Underground comedy: The Wombles in Detectorists
The Wombles were mentioned in this week’s episode of the award-winning BBC4 sitcom Detectorists.
They were the focus of the closing scene, in which the lead characters Andy and Lance discuss the recent death of a fellow member of the metal-detecting community.
Lance: He was a legend, Rod McClin.
Andy: Didn’t people say he had metal detector shoes so he was constantly detecting?
Lance: There’s lots of stories about old Rod. Yeah, he used to go detecting at the end of each day for loose change on Wimbledon Common.
Andy snickers.
Lance: What?
Andy: Wimbledon Common.
Lance: What about it?
Andy: Well, it’s not real.
Lance: Not real?
Andy: No, it’s fictitious. It’s made up for the Wombles.
Lance: No, it wasn’t.
Andy: Yes, it was. ‘Underground, overground, Wombling free…’
Lance: No, no. I know the Wombles lived there, but that doesn’t mean it’s not a real place.
Andy: You believe in Wombles?
Lance: Course I don’t.

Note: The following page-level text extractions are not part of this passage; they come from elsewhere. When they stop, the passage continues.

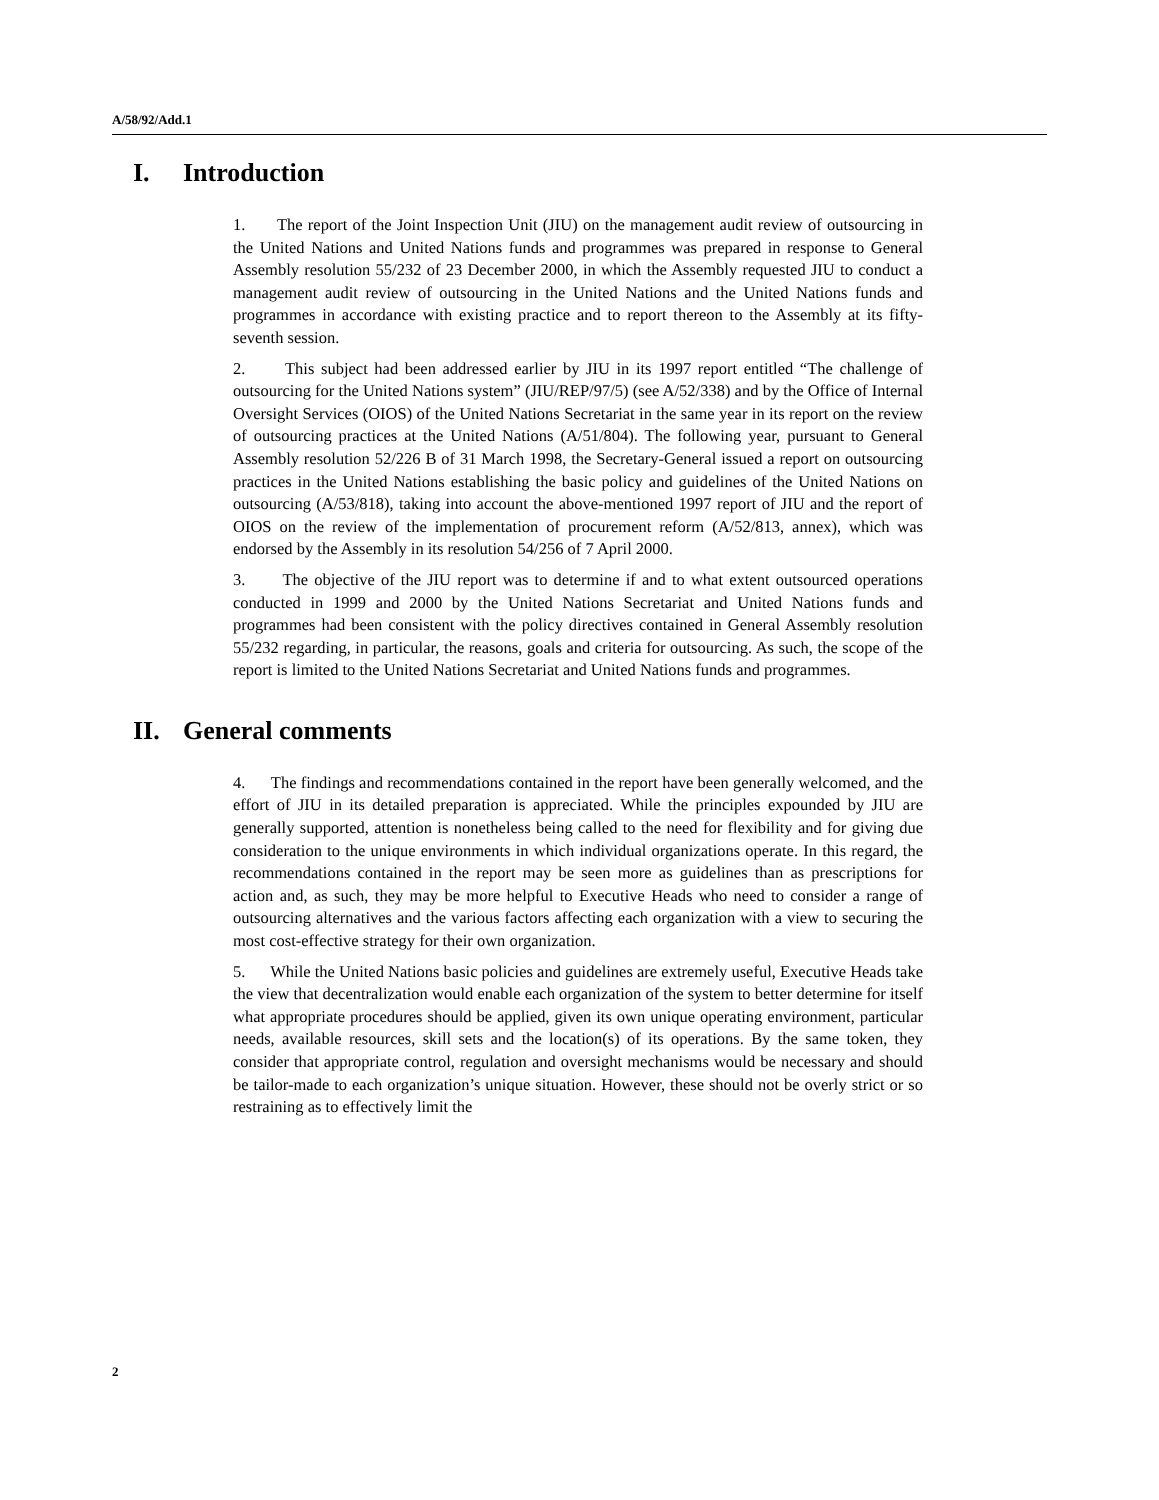A/58/92/Add.1
I. Introduction
1. The report of the Joint Inspection Unit (JIU) on the management audit review of outsourcing in the United Nations and United Nations funds and programmes was prepared in response to General Assembly resolution 55/232 of 23 December 2000, in which the Assembly requested JIU to conduct a management audit review of outsourcing in the United Nations and the United Nations funds and programmes in accordance with existing practice and to report thereon to the Assembly at its fifty-seventh session.
2. This subject had been addressed earlier by JIU in its 1997 report entitled “The challenge of outsourcing for the United Nations system” (JIU/REP/97/5) (see A/52/338) and by the Office of Internal Oversight Services (OIOS) of the United Nations Secretariat in the same year in its report on the review of outsourcing practices at the United Nations (A/51/804). The following year, pursuant to General Assembly resolution 52/226 B of 31 March 1998, the Secretary-General issued a report on outsourcing practices in the United Nations establishing the basic policy and guidelines of the United Nations on outsourcing (A/53/818), taking into account the above-mentioned 1997 report of JIU and the report of OIOS on the review of the implementation of procurement reform (A/52/813, annex), which was endorsed by the Assembly in its resolution 54/256 of 7 April 2000.
3. The objective of the JIU report was to determine if and to what extent outsourced operations conducted in 1999 and 2000 by the United Nations Secretariat and United Nations funds and programmes had been consistent with the policy directives contained in General Assembly resolution 55/232 regarding, in particular, the reasons, goals and criteria for outsourcing. As such, the scope of the report is limited to the United Nations Secretariat and United Nations funds and programmes.
II. General comments
4. The findings and recommendations contained in the report have been generally welcomed, and the effort of JIU in its detailed preparation is appreciated. While the principles expounded by JIU are generally supported, attention is nonetheless being called to the need for flexibility and for giving due consideration to the unique environments in which individual organizations operate. In this regard, the recommendations contained in the report may be seen more as guidelines than as prescriptions for action and, as such, they may be more helpful to Executive Heads who need to consider a range of outsourcing alternatives and the various factors affecting each organization with a view to securing the most cost-effective strategy for their own organization.
5. While the United Nations basic policies and guidelines are extremely useful, Executive Heads take the view that decentralization would enable each organization of the system to better determine for itself what appropriate procedures should be applied, given its own unique operating environment, particular needs, available resources, skill sets and the location(s) of its operations. By the same token, they consider that appropriate control, regulation and oversight mechanisms would be necessary and should be tailor-made to each organization’s unique situation. However, these should not be overly strict or so restraining as to effectively limit the
2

Look, the fictitious Wombles lived fictitiously on the real-life Wimbledon Common.
Andy: Really?
Lance: Google it.
Andy: . . . No signal.
Lance: Google it later.
Watch the episode on BBC iPlayer
Detectorists is written and directed by Mackenzie Crook, who also stars as Andy, alongside Toby Jones as his friend Lance.

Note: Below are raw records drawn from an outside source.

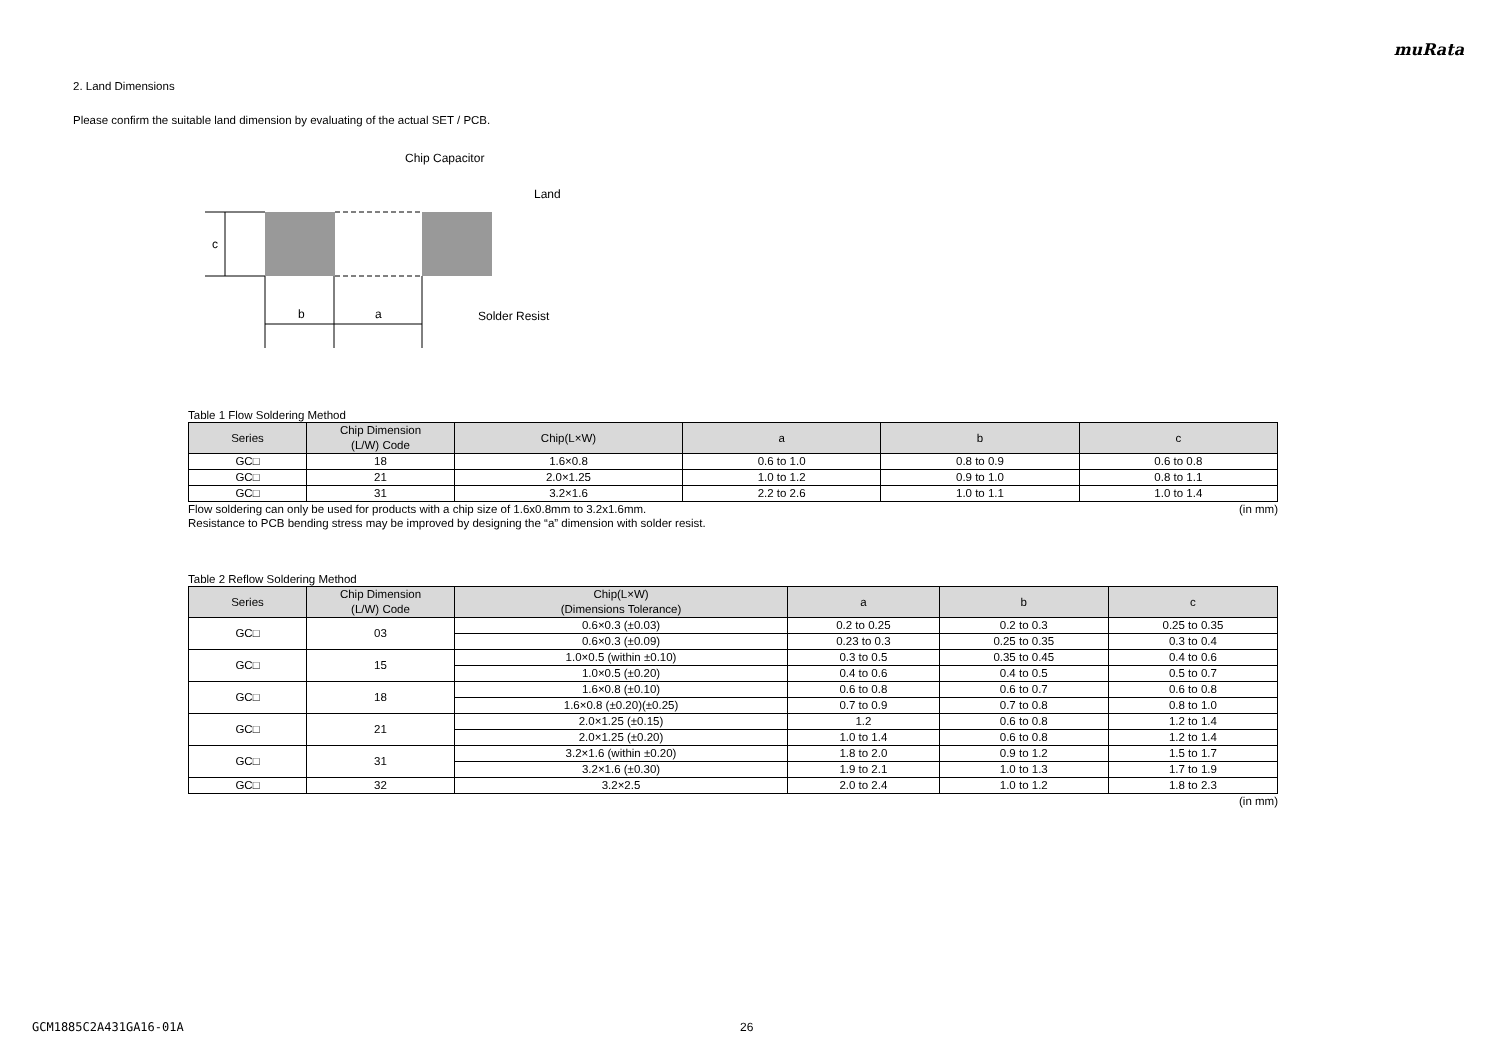muRata
2. Land Dimensions
Please confirm the suitable land dimension by evaluating of the actual SET / PCB.
c
b
a
Chip Capacitor
Land
Solder Resist
Table 1 Flow Soldering Method
| Series | Chip Dimension (L/W) Code | Chip(L×W) | a | b | c |
| --- | --- | --- | --- | --- | --- |
| GC□ | 18 | 1.6×0.8 | 0.6 to 1.0 | 0.8 to 0.9 | 0.6 to 0.8 |
| GC□ | 21 | 2.0×1.25 | 1.0 to 1.2 | 0.9 to 1.0 | 0.8 to 1.1 |
| GC□ | 31 | 3.2×1.6 | 2.2 to 2.6 | 1.0 to 1.1 | 1.0 to 1.4 |
Flow soldering can only be used for products with a chip size of 1.6x0.8mm to 3.2x1.6mm. (in mm)
Resistance to PCB bending stress may be improved by designing the “a” dimension with solder resist.
Table 2 Reflow Soldering Method
| Series | Chip Dimension (L/W) Code | Chip(L×W) (Dimensions Tolerance) | a | b | c |
| --- | --- | --- | --- | --- | --- |
| GC□ | 03 | 0.6×0.3 (±0.03) | 0.2 to 0.25 | 0.2 to 0.3 | 0.25 to 0.35 |
| | | 0.6×0.3 (±0.09) | 0.23 to 0.3 | 0.25 to 0.35 | 0.3 to 0.4 |
| GC□ | 15 | 1.0×0.5 (within ±0.10) | 0.3 to 0.5 | 0.35 to 0.45 | 0.4 to 0.6 |
| | | 1.0×0.5 (±0.20) | 0.4 to 0.6 | 0.4 to 0.5 | 0.5 to 0.7 |
| GC□ | 18 | 1.6×0.8 (±0.10) | 0.6 to 0.8 | 0.6 to 0.7 | 0.6 to 0.8 |
| | | 1.6×0.8 (±0.20)(±0.25) | 0.7 to 0.9 | 0.7 to 0.8 | 0.8 to 1.0 |
| GC□ | 21 | 2.0×1.25 (±0.15) | 1.2 | 0.6 to 0.8 | 1.2 to 1.4 |
| | | 2.0×1.25 (±0.20) | 1.0 to 1.4 | 0.6 to 0.8 | 1.2 to 1.4 |
| GC□ | 31 | 3.2×1.6 (within ±0.20) | 1.8 to 2.0 | 0.9 to 1.2 | 1.5 to 1.7 |
| | | 3.2×1.6 (±0.30) | 1.9 to 2.1 | 1.0 to 1.3 | 1.7 to 1.9 |
| GC□ | 32 | 3.2×2.5 | 2.0 to 2.4 | 1.0 to 1.2 | 1.8 to 2.3 |
(in mm)
GCM1885C2A431GA16-01A 26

It’s not the first time that existential questions have been asked about the Wombles. People are often unsure whether Wombles are real animals - or whether they’re bears, rats, moles or something else.

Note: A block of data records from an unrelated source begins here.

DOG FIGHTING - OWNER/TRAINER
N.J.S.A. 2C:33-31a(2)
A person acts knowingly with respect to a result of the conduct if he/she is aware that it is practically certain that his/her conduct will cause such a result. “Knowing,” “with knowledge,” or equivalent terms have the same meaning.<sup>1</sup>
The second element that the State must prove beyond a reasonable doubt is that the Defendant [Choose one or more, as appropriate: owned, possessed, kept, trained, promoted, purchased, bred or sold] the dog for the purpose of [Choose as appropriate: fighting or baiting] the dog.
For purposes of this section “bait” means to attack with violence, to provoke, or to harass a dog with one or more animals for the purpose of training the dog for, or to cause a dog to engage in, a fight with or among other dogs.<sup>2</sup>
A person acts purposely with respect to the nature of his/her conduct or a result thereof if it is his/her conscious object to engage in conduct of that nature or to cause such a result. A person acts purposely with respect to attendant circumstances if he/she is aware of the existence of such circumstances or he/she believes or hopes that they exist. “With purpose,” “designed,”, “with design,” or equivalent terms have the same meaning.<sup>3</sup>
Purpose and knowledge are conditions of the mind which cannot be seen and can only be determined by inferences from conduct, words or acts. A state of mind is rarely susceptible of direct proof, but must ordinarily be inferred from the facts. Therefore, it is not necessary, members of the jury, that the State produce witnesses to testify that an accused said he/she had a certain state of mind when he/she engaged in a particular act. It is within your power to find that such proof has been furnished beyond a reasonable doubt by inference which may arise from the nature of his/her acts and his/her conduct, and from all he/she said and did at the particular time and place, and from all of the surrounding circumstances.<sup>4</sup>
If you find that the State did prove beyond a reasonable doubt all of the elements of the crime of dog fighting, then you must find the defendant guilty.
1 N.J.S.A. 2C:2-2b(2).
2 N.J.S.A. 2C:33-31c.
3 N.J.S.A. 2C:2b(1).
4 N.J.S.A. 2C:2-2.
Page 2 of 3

On the panel show Would I Lie To You? in 2012, actress Katherine Parkinson admitted that she was so sure Wombles were real that she used them as an example of a mammal in her GCSE biology exam. She said: “I should make clear that I didn’t think the children’s programme was a documentary. I thought the children’s programme was based on a real mammal.”